== Source information

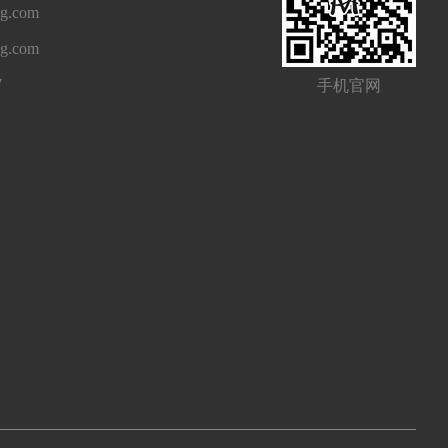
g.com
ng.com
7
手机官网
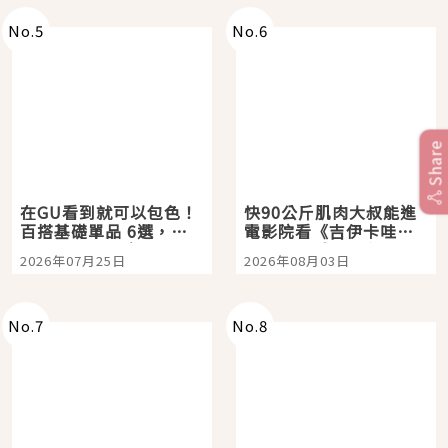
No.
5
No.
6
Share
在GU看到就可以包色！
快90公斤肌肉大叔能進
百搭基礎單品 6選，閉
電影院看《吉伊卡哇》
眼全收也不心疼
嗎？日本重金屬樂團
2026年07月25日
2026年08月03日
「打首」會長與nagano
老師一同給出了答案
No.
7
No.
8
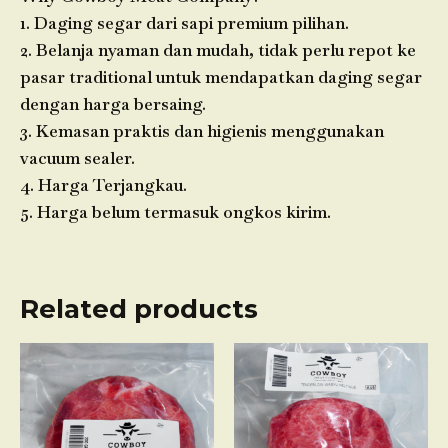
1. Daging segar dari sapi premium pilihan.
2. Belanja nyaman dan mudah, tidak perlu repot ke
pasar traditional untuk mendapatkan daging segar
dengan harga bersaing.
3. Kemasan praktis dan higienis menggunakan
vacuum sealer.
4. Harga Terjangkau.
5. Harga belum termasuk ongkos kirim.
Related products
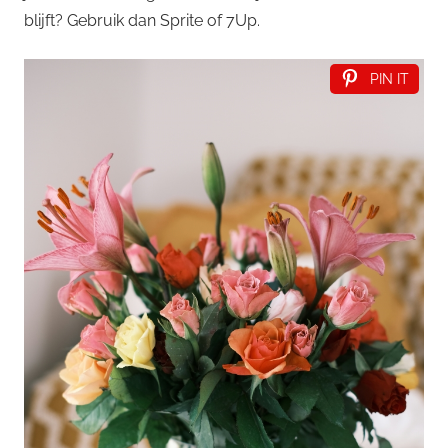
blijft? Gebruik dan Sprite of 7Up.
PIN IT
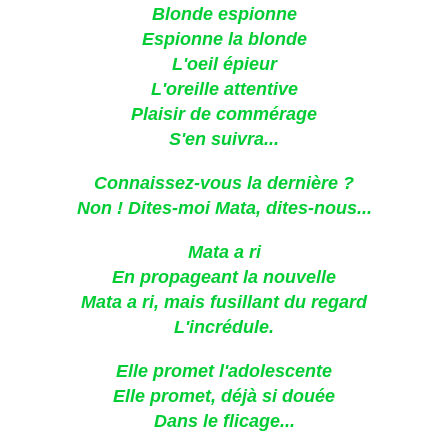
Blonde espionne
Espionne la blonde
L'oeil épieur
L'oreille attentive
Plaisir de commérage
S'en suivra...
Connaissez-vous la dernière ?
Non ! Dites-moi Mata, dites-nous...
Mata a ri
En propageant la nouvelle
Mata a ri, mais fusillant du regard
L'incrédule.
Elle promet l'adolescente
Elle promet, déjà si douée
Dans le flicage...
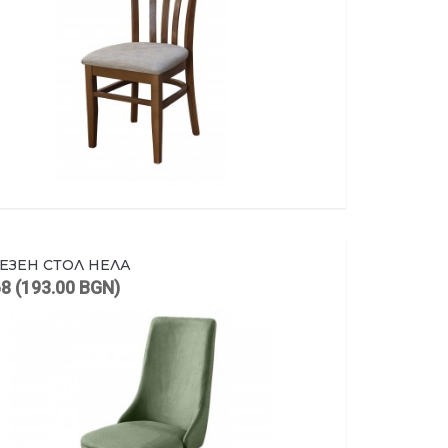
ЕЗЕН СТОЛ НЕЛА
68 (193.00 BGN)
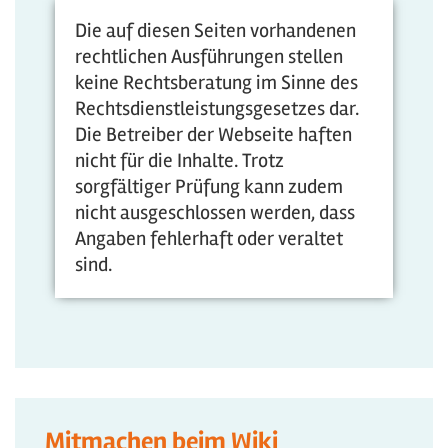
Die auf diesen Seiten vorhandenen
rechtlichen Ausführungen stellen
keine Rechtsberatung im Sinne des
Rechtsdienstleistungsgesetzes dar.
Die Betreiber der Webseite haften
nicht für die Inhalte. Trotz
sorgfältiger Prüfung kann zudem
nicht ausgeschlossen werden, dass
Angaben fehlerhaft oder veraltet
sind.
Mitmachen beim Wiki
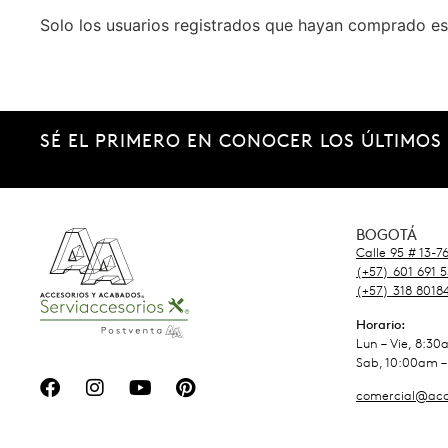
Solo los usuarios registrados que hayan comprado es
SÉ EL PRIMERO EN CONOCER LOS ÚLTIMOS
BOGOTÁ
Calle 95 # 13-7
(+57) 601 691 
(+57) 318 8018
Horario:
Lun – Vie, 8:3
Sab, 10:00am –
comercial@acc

====
== Source information

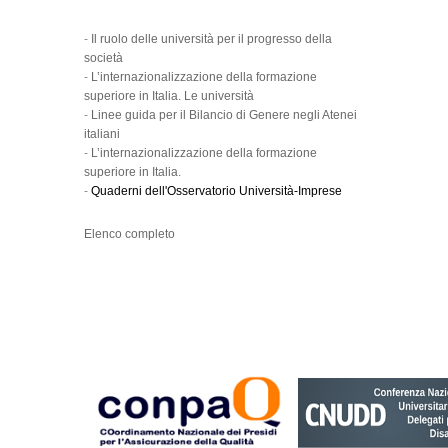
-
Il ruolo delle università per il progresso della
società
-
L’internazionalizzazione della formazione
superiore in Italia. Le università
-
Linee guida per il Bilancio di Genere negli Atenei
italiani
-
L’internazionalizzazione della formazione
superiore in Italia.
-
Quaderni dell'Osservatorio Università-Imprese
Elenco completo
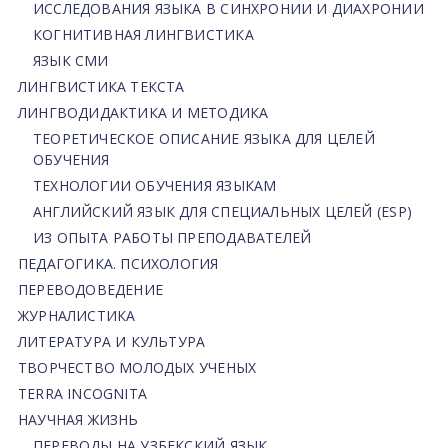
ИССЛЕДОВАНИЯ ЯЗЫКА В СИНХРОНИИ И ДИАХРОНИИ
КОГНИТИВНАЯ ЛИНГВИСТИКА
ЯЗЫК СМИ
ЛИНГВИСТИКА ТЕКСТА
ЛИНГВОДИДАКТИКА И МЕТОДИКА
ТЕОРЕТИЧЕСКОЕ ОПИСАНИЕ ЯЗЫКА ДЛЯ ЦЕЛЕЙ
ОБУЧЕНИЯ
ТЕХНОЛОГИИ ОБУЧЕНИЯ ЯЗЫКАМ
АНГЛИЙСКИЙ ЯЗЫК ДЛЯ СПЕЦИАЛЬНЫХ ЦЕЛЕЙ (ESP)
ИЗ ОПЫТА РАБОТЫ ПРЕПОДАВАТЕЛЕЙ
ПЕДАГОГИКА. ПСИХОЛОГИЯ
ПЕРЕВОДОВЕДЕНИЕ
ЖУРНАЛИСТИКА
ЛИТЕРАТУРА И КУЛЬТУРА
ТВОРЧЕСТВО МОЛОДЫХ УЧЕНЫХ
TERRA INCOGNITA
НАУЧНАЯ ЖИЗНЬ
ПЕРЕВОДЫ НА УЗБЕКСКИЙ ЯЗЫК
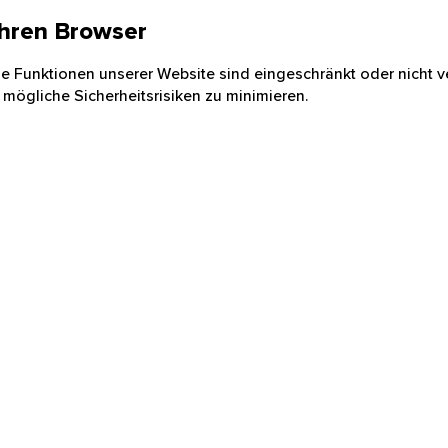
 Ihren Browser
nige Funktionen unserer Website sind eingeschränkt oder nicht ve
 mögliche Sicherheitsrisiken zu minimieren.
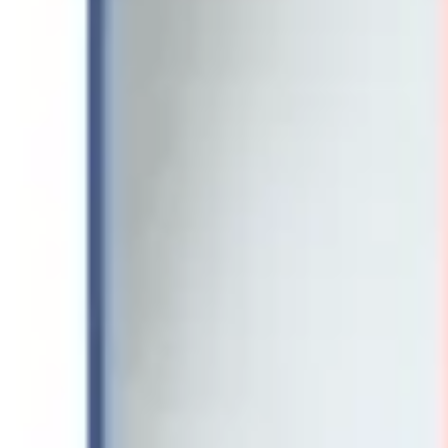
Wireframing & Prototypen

====

Aim of the exercise:
Collect each line above that contains the string "Mata" with the same capitalization, and copy every one of them.

Response for this exercise:
Non ! Dites-moi Mata, dites-nous...
Mata a ri
Mata a ri, mais fusillant du regard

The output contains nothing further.